Set problem: Extract the classification lines from every entry below, word for word and without the pictures.

Exercise data:
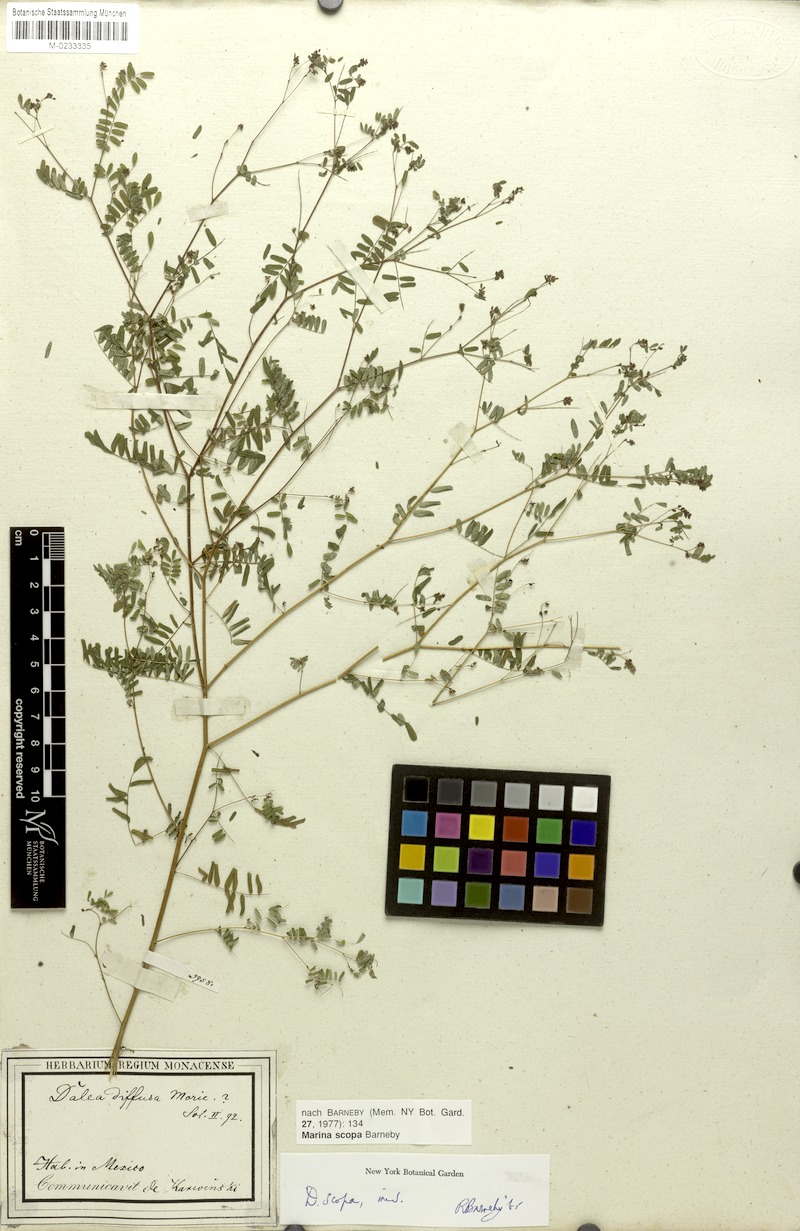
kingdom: Plantae
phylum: Tracheophyta
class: Magnoliopsida
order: Fabales
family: Fabaceae
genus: Marina
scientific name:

The reply:
kingdom: Plantae
phylum: Tracheophyta
class: Magnoliopsida
order: Fabales
family: Fabaceae
genus: Marina
scientific name:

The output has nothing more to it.